## EXERCISE OBJECTIVE
Repeat everything in the listing exactly, except for the images.

## TASK MATERIAL
§

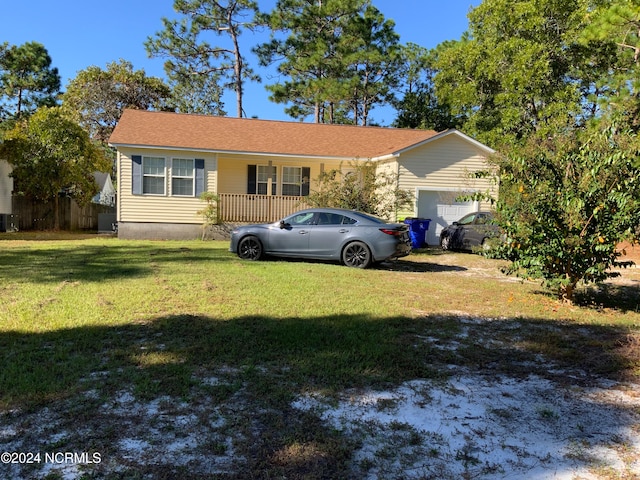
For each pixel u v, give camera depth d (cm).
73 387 352
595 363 444
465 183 1641
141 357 417
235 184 1812
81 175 2059
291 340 477
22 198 2094
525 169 707
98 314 559
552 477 258
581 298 760
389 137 2030
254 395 350
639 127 881
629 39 1350
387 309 633
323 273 921
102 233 2070
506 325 581
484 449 287
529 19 2116
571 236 661
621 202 620
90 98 3194
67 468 255
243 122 1972
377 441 292
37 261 1022
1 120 3450
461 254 1395
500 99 2159
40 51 3547
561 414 337
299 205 1722
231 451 276
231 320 552
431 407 342
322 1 2834
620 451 287
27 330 489
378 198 1478
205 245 1446
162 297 661
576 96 2064
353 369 403
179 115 1927
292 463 266
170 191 1669
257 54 2894
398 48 3027
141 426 301
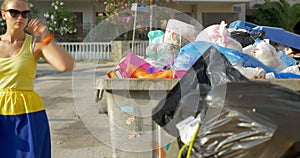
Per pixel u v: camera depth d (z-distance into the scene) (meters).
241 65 5.15
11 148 4.15
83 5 29.61
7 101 4.17
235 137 3.04
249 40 7.11
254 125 2.98
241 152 2.99
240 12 31.72
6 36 4.31
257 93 3.28
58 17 25.38
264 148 2.90
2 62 4.19
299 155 2.83
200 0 29.38
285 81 4.41
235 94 3.30
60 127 8.21
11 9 4.19
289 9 30.62
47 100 11.27
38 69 19.72
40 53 4.35
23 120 4.18
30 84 4.32
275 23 31.00
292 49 9.51
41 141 4.25
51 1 29.39
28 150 4.14
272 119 2.98
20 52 4.25
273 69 5.80
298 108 3.07
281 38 9.28
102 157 6.43
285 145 2.84
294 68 5.95
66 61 4.30
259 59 6.04
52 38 4.30
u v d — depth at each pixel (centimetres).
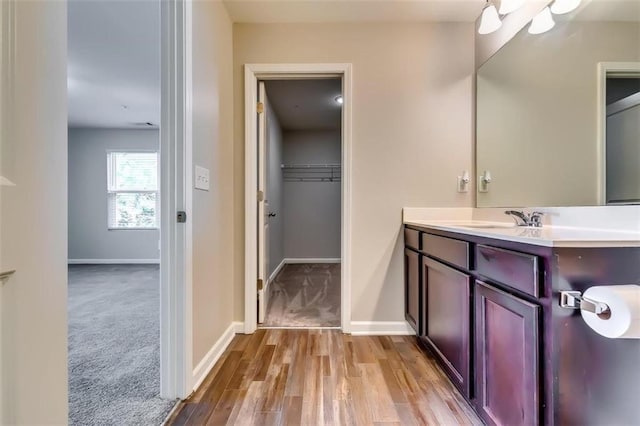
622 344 84
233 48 216
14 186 50
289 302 288
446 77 216
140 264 516
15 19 50
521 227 153
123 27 233
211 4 175
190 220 145
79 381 154
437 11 203
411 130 217
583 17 134
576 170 136
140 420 126
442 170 217
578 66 135
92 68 301
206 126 168
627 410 84
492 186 196
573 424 83
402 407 135
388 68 216
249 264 218
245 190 218
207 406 135
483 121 207
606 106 123
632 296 73
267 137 313
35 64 54
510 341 99
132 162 530
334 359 179
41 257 55
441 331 155
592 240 83
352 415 130
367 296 218
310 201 509
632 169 112
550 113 151
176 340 140
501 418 104
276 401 139
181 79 140
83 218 525
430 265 170
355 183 217
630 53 114
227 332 201
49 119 57
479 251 120
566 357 83
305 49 216
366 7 198
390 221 218
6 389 49
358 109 217
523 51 170
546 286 84
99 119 471
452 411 132
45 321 56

§

## YOUR RESPONSE
For each pixel u v, give camera depth d (cm).
73 387 352
595 363 444
465 183 1641
141 357 417
235 184 1812
81 175 2059
291 340 477
22 198 2094
525 169 707
98 314 559
552 477 258
581 298 760
389 137 2030
254 395 350
639 127 881
629 39 1350
387 309 633
323 273 921
102 233 2070
506 325 581
484 449 287
529 19 2116
571 236 661
621 202 620
90 98 3194
67 468 255
243 122 1972
377 441 292
37 261 1022
1 120 3450
461 254 1395
500 99 2159
40 51 3547
561 414 337
299 205 1722
231 451 276
231 320 552
431 407 342
322 1 2834
620 451 287
27 330 489
378 198 1478
205 245 1446
162 297 661
576 96 2064
353 369 403
179 115 1927
292 463 266
170 191 1669
257 54 2894
398 48 3027
141 426 301
Per pixel u v: camera depth d (z-distance into the scene) (meters).
241 65 5.15
11 148 4.15
83 5 29.61
7 101 4.17
235 137 3.04
249 40 7.11
254 125 2.98
241 152 2.99
240 12 31.72
6 36 4.31
257 93 3.28
58 17 25.38
264 148 2.90
2 62 4.19
299 155 2.83
200 0 29.38
285 81 4.41
235 94 3.30
60 127 8.21
11 9 4.19
289 9 30.62
47 100 11.27
38 69 19.72
40 53 4.35
23 120 4.18
30 84 4.32
275 23 31.00
292 49 9.51
41 141 4.25
51 1 29.39
28 150 4.14
272 119 2.98
20 52 4.25
273 69 5.80
298 108 3.07
281 38 9.28
102 157 6.43
285 145 2.84
294 68 5.95
66 61 4.30
259 59 6.04
52 38 4.30
u v d — depth at each pixel (centimetres).
622 344 84
233 48 216
14 186 50
289 302 288
446 77 216
140 264 516
15 19 50
521 227 153
123 27 233
211 4 175
190 220 145
79 381 154
437 11 203
411 130 217
583 17 134
576 170 136
140 420 126
442 170 217
578 66 135
92 68 301
206 126 168
627 410 84
492 186 196
573 424 83
402 407 135
388 68 216
249 264 218
245 190 218
207 406 135
483 121 207
606 106 123
632 296 73
267 137 313
35 64 54
510 341 99
132 162 530
334 359 179
41 257 55
441 331 155
592 240 83
352 415 130
367 296 218
310 201 509
632 169 112
550 113 151
176 340 140
501 418 104
276 401 139
181 79 140
83 218 525
430 265 170
355 183 217
630 53 114
227 332 201
49 119 57
479 251 120
566 357 83
305 49 216
366 7 198
390 221 218
6 389 49
358 109 217
523 51 170
546 286 84
99 119 471
452 411 132
45 321 56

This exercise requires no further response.